After a quiet afternoon of sightseeing I was earnestly trolling for a cab. Other vehicles sped past, leaving petrol fumes in their wake. But for more than half an hour, no taxi was to be seen. My spirits, however, were buoyed by a small group of children playing with dice and giggling at me from nearby.

It was then that a young man materialized, like an apparition. He was mustachioed, with a dark complexion and, like me, in his twenties. He wore a bright ochre-colored shirt and white pants. By then, night had begun to fall. He also smiled reassuringly. "American?" he asked. I nodded seconds before one of Syria's trademark yellow, 1950's-era taxis, seemingly out of nowhere — yet as if on cue — pulled astride.

The man leaned into the driver's window after I got in, smiled again — and pressed a fistful of Syrian pounds into the cabbie's hand. It wasn't until minutes after we sped off into the slightly smog-shrouded, yet serene lights ahead that I fully realized what just happened. My driver turned and asked haltingly, yet unflinchingly: "Where you go Mister? Is you an American man?"

I swiveled in my seat for a final glimpse of the man, but he was nowhere to be seen — gone just as suddenly as he appeared.

These days, Syria, along with Jordan, has more outsiders — that is, more refugees — per capita than any other country in the world since the beginning of the Iraq war in 2003. There are no official statistics — and some estimates exceed one million — but the toll on Syria's 18 million people is high.

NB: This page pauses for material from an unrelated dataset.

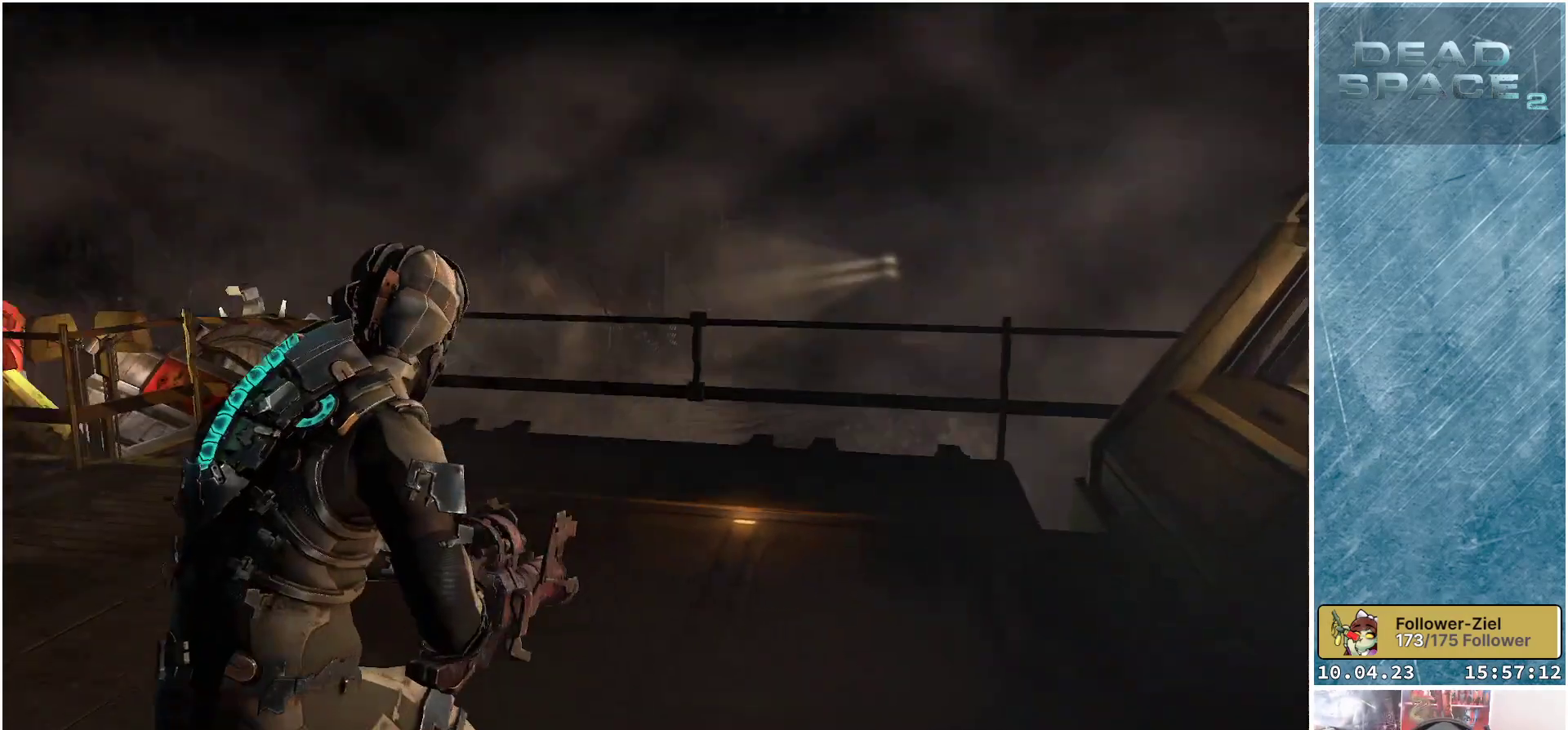
{"buttons": [], "left_stick": "up-right", "right_stick": "center", "events": [[17, "right_stick", "center"]]}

The situation is grave, for the Iraqis, too, of course, as Syria "lacks the resources to adequately provide for the refugees," Amanya Michael Ebye, the Middle East Regional Director for the International Rescue Committee said last fall. And conditions "are rapidly deteriorating."

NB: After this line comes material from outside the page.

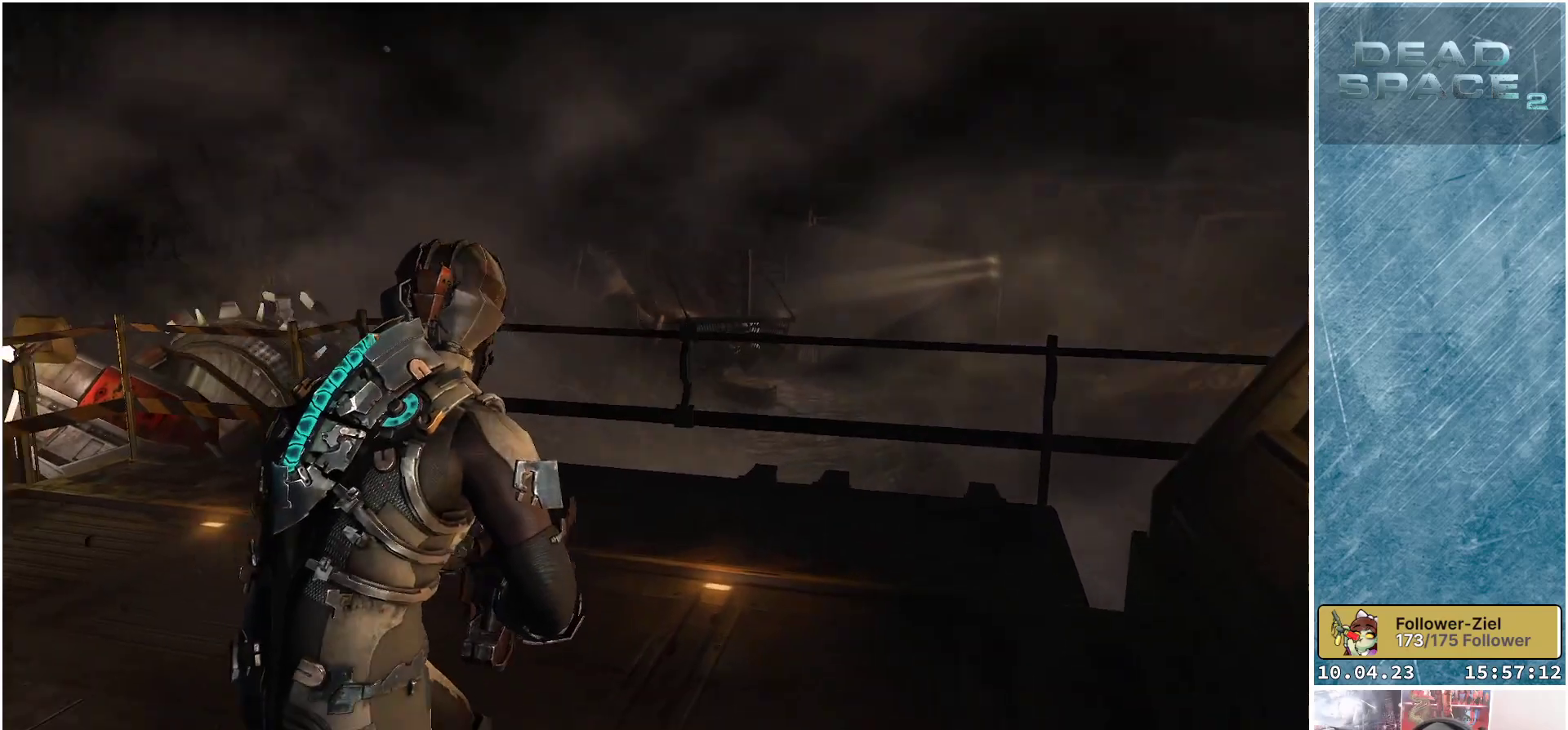
{"buttons": [], "left_stick": "up-right", "right_stick": "center", "events": []}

"Iraqi families are struggling with depleted savings," he added, "and they have limited access to basic services and employment."

Sadly, in many cases. refugees have even compelled their children into prostitution in order to survive. And although some Iraqi children have been allowed to attend school, only some 50,000 were reportedly enrolled as of last year.

These are inescapable realities. Nevertheless, I can only hope that at least some of the overwhelming hospitality Syrians bestowed me has helped the Iraqis among them who have fled the carnage next door. I also hope the Syrian people's interest in the world beyond their borders will be increasingly acknowledged by a regime that has kept them so isolated for so long.

Indeed, the fate of the region and, to a degree, the world beyond, depends on it.

Sixteen years ago, Syria was a low-tech police state — perhaps not unlike post-sanctions Iraq. Back then, the country was hermetically, and systematically sealed off from the outside world, with a tourist industry that was, at best, embryonic. Under a sternly secular, Sunni Alawite government, Syrians also lived under the prying vigilance of more than a dozen intelligence agencies which — in addition to spying on everyone else — kept a close eye on the military and each other, too.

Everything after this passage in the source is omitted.